There are following remedies which are helpful in the treatment of  stroke:

  • Aconite Nap –the remarkable remedy for cerebral stroke, it is the first remedy to be employed in a sudden and violent attack
  • Baryta carb – it is a very useful remedy in this case where bleeding is associated with one-sided paralysis
  • Kali Brom – this remedy is indicated when there is a sudden rupture of blood vessels in the brain with paralysis and comma
  • Opium – excellent medicine for apoplexy; comma and obstructed respiration; patient lies down; loss of consciousness with eyes half-open after the brain hemorrhage.
  • Pituitrinum – well-known medicine for cerebral stroke; checks the cerebral hemorrhage; helps in the absorption of blood clots; apoplexy due to hypertension.
  • Zincum met – acts well in the cases of cerebral stroke; brain-fag; paralysis of the brain
  • Hyoscyamus – brain hemorrhage with involuntary stools and urination; patient falls down and screams; with a red face
  • Glonoinum – threatened apoplexy due to sunstroke
  • Nux Vomica – threatened brain hemorrhage with giddiness; pain and fullness of head; apoplexy in alcoholics
  • Strontium carb – threatened cerebral hemorrhage from shock after high blood pressure and as a sequence of chronic hemorrhage
  • Asterias rub – threatened cerebrovascular bleeding; a sudden rush of blood to the head.

LifeStyle

  • Smoking – has been associated with a two to a four-time increased risk of ischemic stroke and intracranial bleeds.

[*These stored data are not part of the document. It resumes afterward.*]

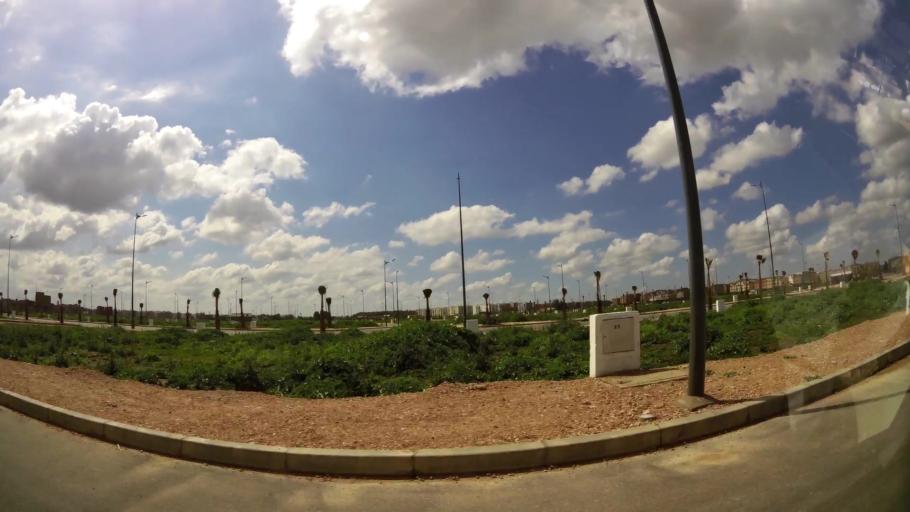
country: MA
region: Grand Casablanca
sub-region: Mediouna
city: Mediouna
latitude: 33.3666
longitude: -7.5322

It is one of the leading preventable risk factors for stroke. It takes two to four years after smoking cessation for the excess risk to go down.  Smoking cessation options such as counseling, nicotine replacement therapy, or agents such as bupropion should be offered to all appropriate patients. Passive tobacco smoking should be avoided.
  • Regular exercise – (burning 2000 to 3000 calories per week) has been shown to reduce stroke risk by half.

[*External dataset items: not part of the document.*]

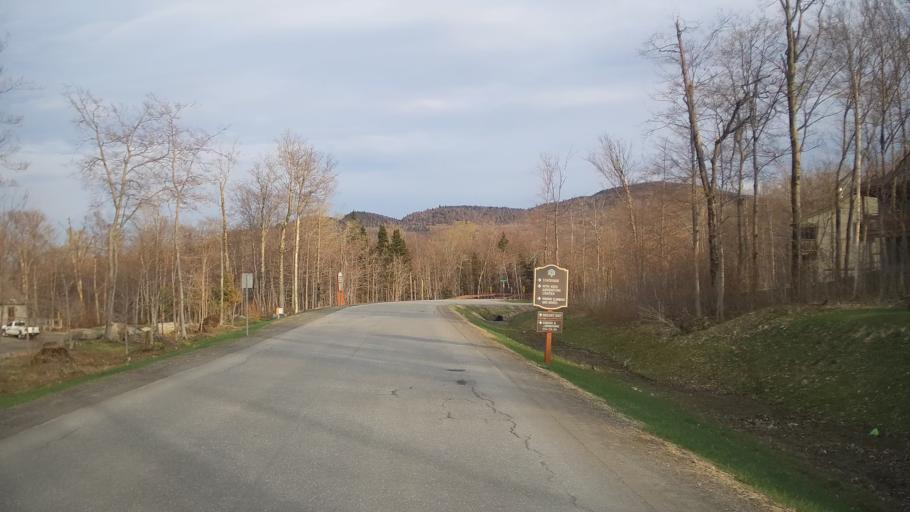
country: US
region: Vermont
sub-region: Franklin County
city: Richford
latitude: 44.9334
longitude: -72.4979
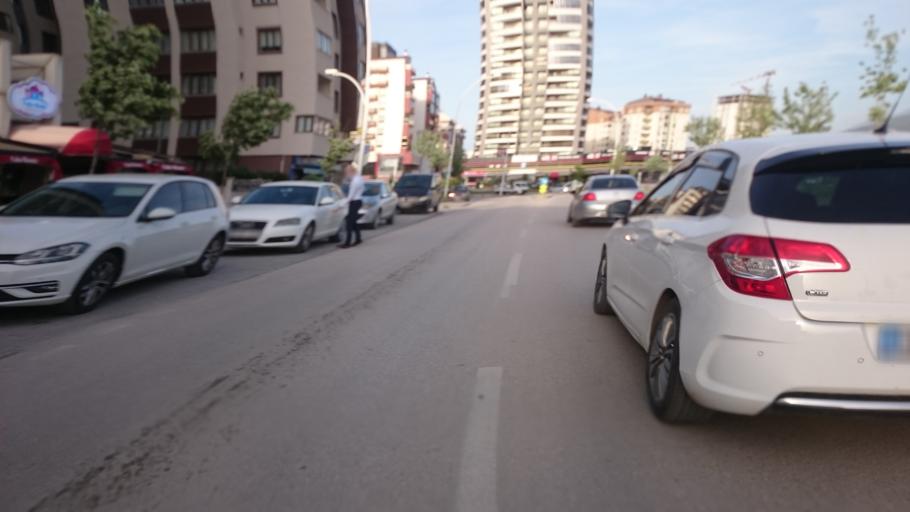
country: TR
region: Bursa
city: Cali
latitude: 40.2165
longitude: 28.9407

  • Obesity– The risk of ischemic stroke is increased by 22% for overweight individuals and by 64% in obese individuals as compared to normal-weight individuals.
  • Diet– American heart association recommends a diet that has increased intake of fruits, vegetables, and whole grains and limited intake of sugar, saturated fat, trans-fat and red meat. Most Mediterranean diets advocate increased consumption of vegetables, whole grains, fruits, nuts, and olive oil. Moderate amounts of fish, poultry, and dairy products are allowed, whereas red meat is to be avoided. It is uncertain whether the health benefits are due to the consumption of the before mentioned food items, or an under-consumption of red meats (and subsequently decreased intake of saturated fats). Absolute risk reduction is approximately three cardiovascular events per 1000 person-years treated (PREDIMED study).
  • Alcohol– Chronic alcoholism and heavy drinking are risk factors for stroke. J shaped association between alcohol and ischemic stroke risk has been suggested by most studies. There is a protective effect from light to moderate consumption (likely due to an increase in HDL and a decrease in platelet aggregation) and increased risk of stroke with heavy alcohol consumption (due to a hypercoagulable state, alcohol-induced hypertension, cardiomyopathy, and Afib). Stopping or reducing alcohol consumption is recommended for patients with ischemic stroke or TIA.
  • Lower socioeconomic status – including low income, lower education level is associated with an increased risk of stroke recurrence.